На лице — читалось, зато на уровне психики техник представлял собой натуральный «чёрный ящик» с недоступным содержимым. Пси-блокаду членам экипажа «Ловчего» корабельные медики обновляли дважды в сутки. Носовые инъекторы-пистолеты — по мнению пациентов, инструментарий скорее палача, чем медика. Процедуры с их применением малоприятны, чтоб не сказать, болезненны. На четвёртые сутки полёта весь экипаж, если судить по склеротическим носам, походил на записных алкоголиков, мающихся жесточайшим похмельем. Спецкоманду эмпатов на «Ловчем» тихо ненавидели и грозились по возвращении утопить в сточной канаве. Сточных канав на цивилизованном сверху донизу Ларгитасе было поискать, но для святого дела нашли бы.
«Мы-то тут при чём?! — хотелось крикнуть Седрику при встрече с очередным техником или офицером, кипящим от ярких чувств. — Это всё Тиран! Долой тиранию!»

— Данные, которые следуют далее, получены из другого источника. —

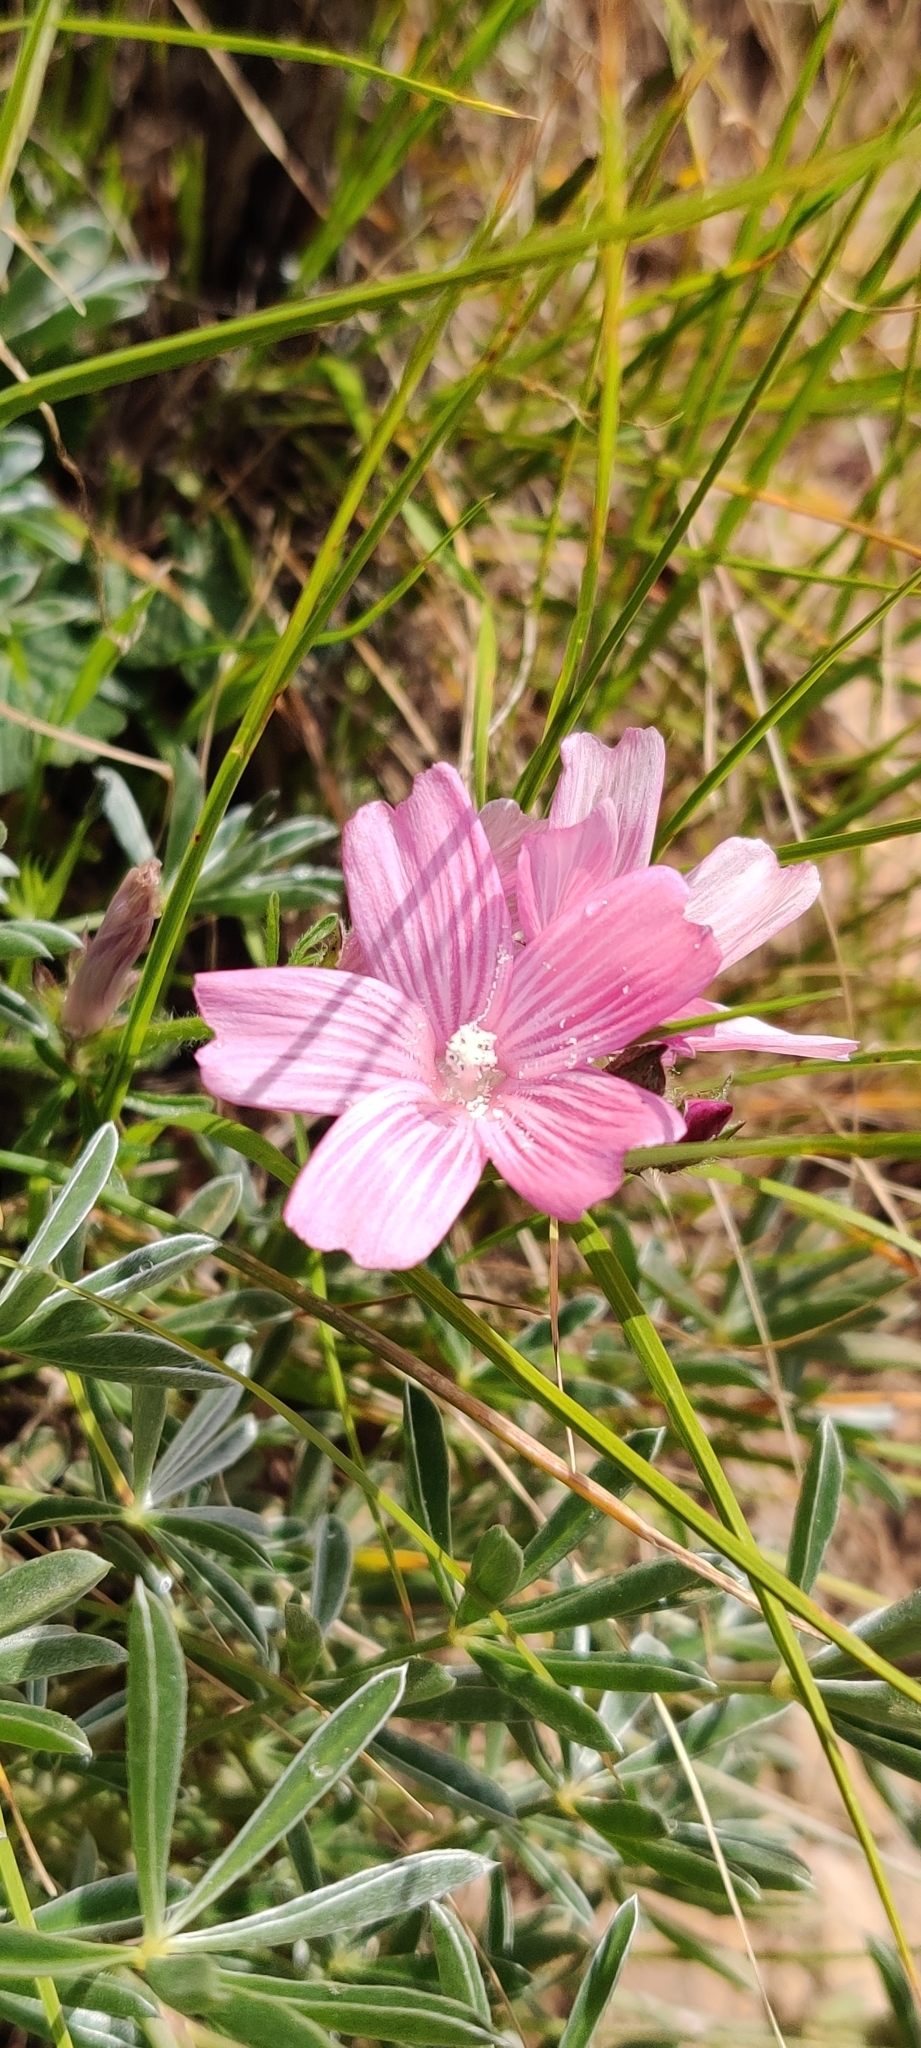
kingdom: Plantae
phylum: Tracheophyta
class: Magnoliopsida
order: Malvales
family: Malvaceae
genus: Sidalcea
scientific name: Sidalcea malviflora
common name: Greek mallow
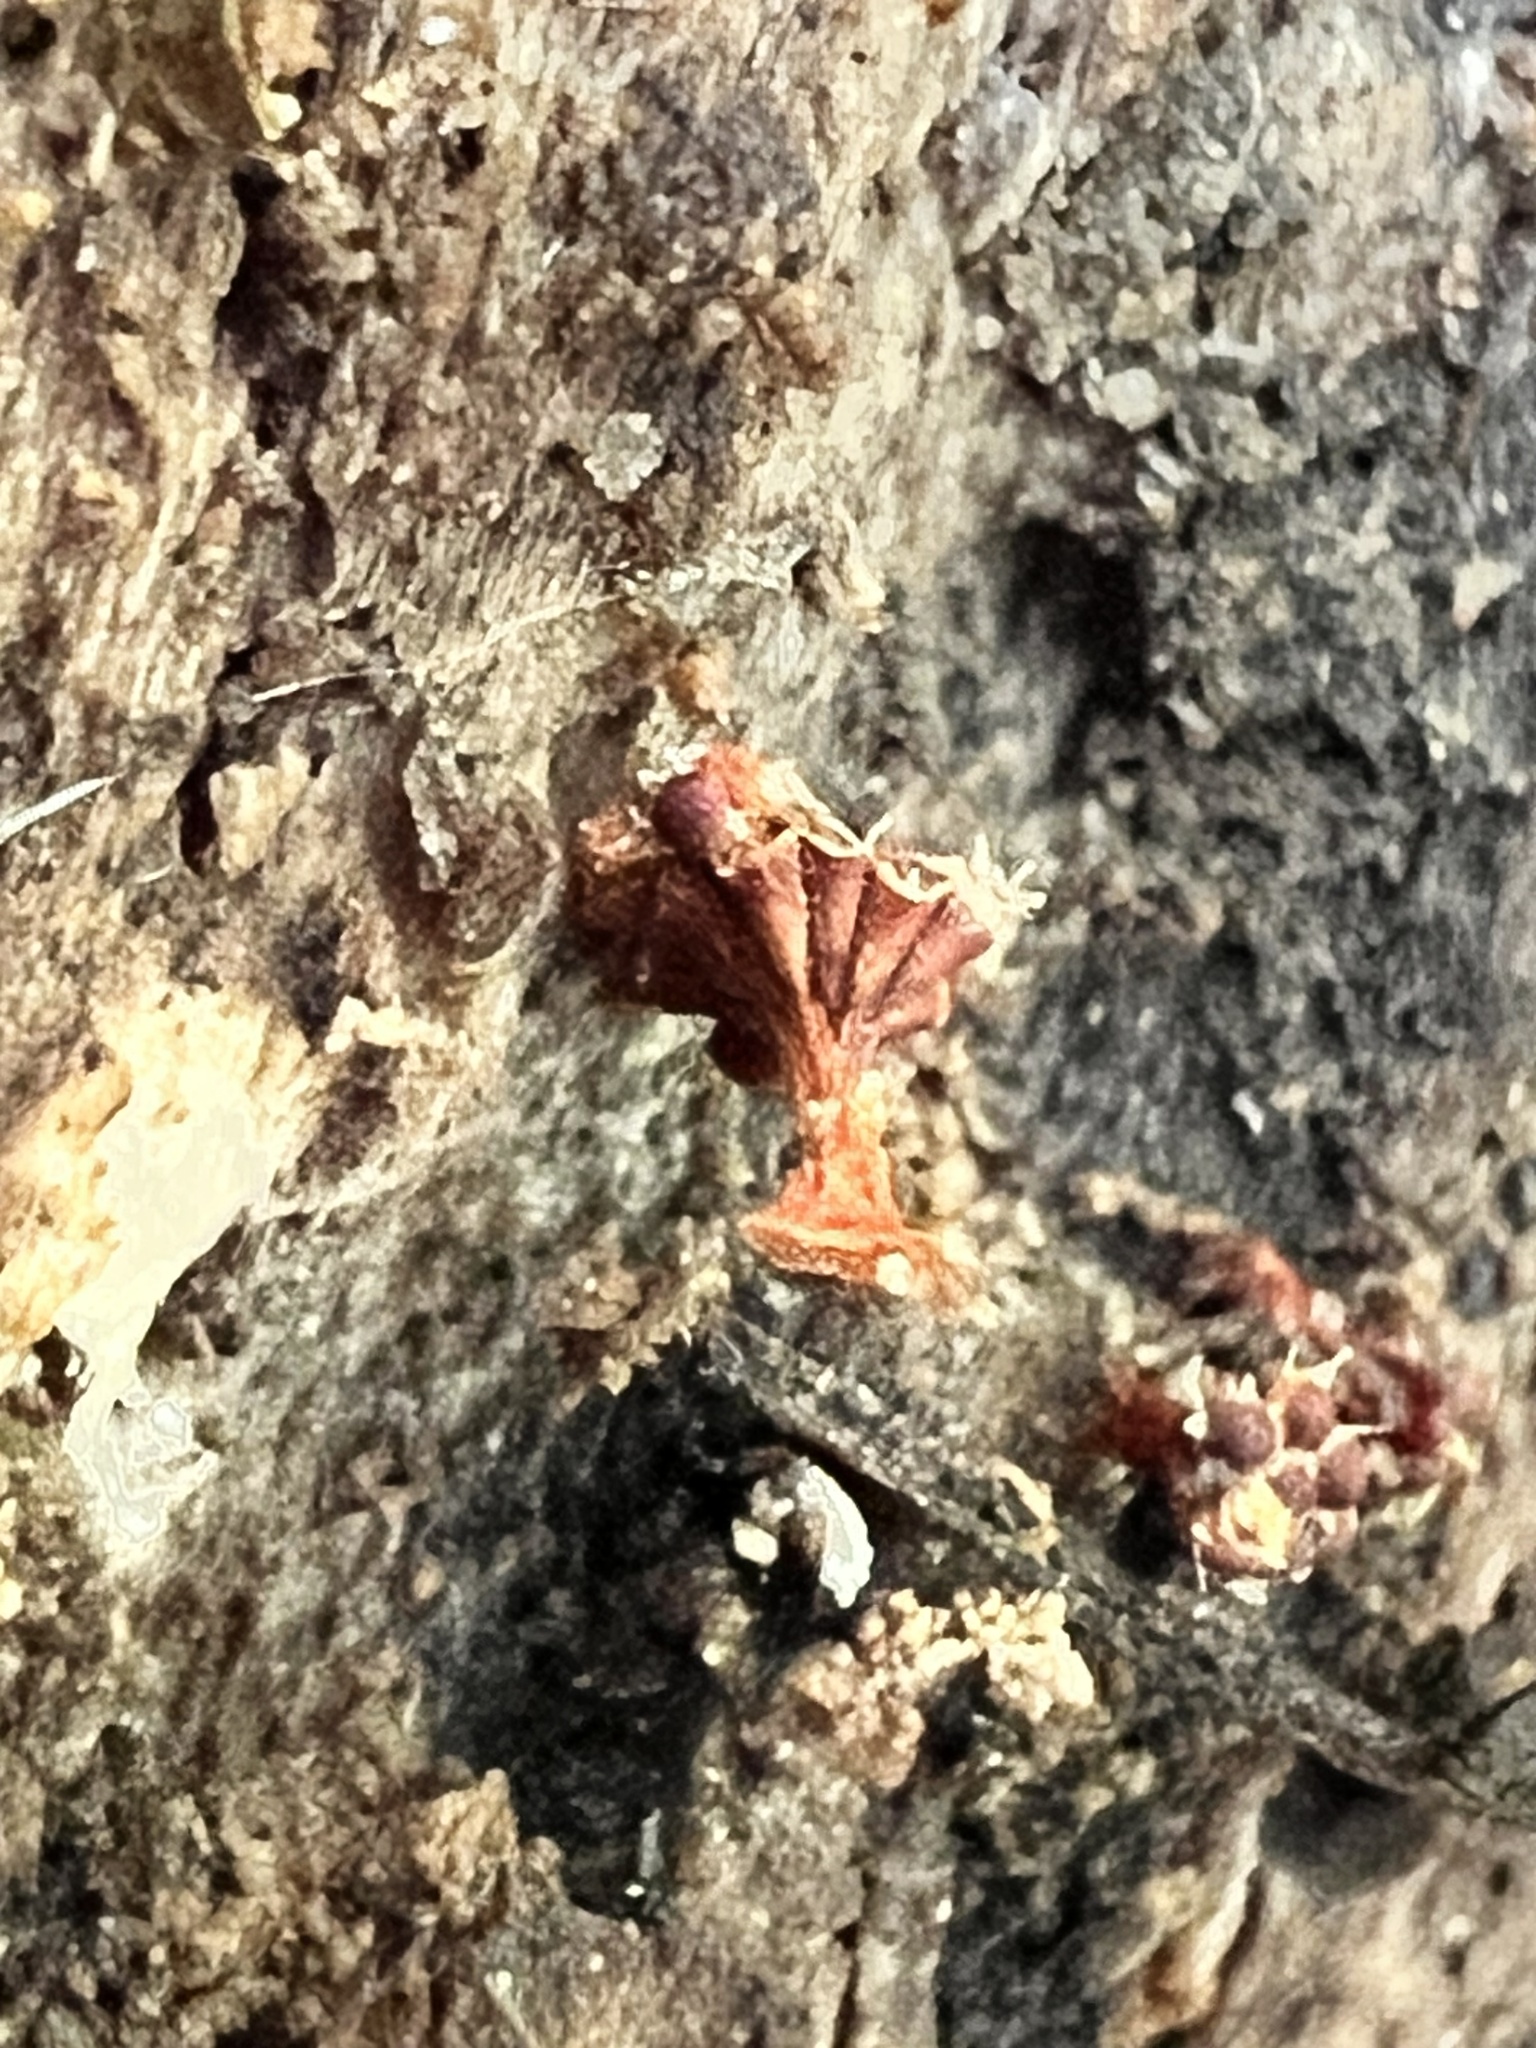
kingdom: Protozoa
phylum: Mycetozoa
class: Myxomycetes
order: Trichiales
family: Trichiaceae
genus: Metatrichia
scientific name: Metatrichia vesparia
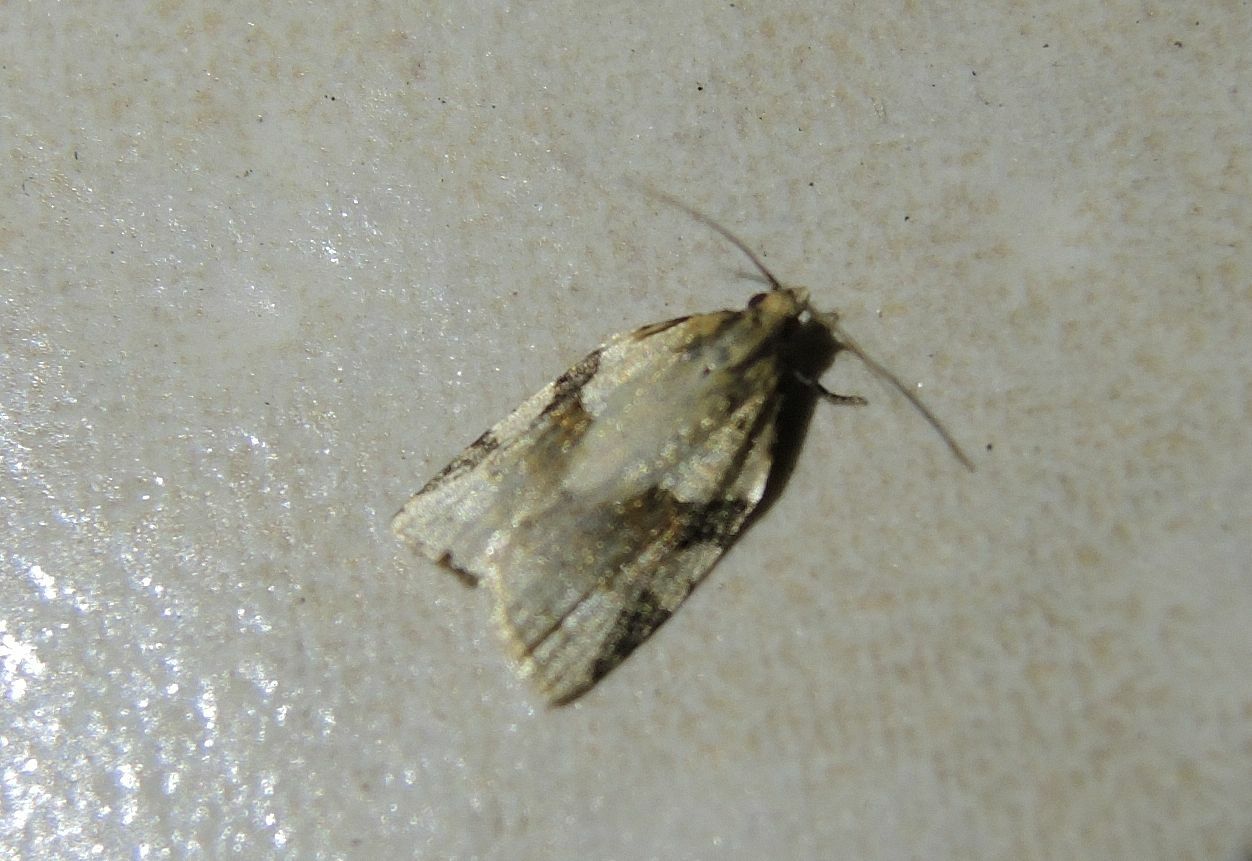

Разумеется, космолетчики отлично знали, кто швырнул их в это безумие, по нелепой случайности называющееся полётом. Но Тиран был далеко, а молокососы-эмпаты — рядом. Они мозолили глаза, проедали плешь и доводили до белого каления. Временами Седрику думалось, что учебные тревоги — капитан «Ловчего» учинял их по три раза на дню — это всего лишь способ досадить спецкоманде, чтобы менталам, избавленным от болезненных инъекций, жизнь не казалась малиной.
Малина? Сахар-рафинад?! Окажись капитан Линдхольм в шкуре любого члена спецкоманды — небось, по-другому запел бы. Поживите-ка четверо суток заживо освежёванные, с содранной кожей, так, чтобы все нервы наружу — вас от малины будет рвать желчью!
— Приманка, — объяснил Тиран перед вылетом. — Вы — приманка, так и запомните. Живец на крючке, кусок мяса в море с акулами, козлёнок в охотничьих угодьях тигра. Вы должны трепыхаться, истекать кровью и блеять…
— Мекать, — поправила Николь.
— Что?
— Козлята мекают. Это овцы блеют.
Тиран пронзил её огненным взглядом:
— Мекать, блеять, лаять, но в эмоциональном плане вы должны орать так, чтоб вас учуяли за полгалактики! Всё ясно, козлята?
— Ага, — хмуро кивнул Мика Виртанен, старший команды. — Значит, снимаем внешние блоки, усиливаем выход и транслируем чувства наружу по максимуму.
— Снимаете все блоки, — уточнил Тиран.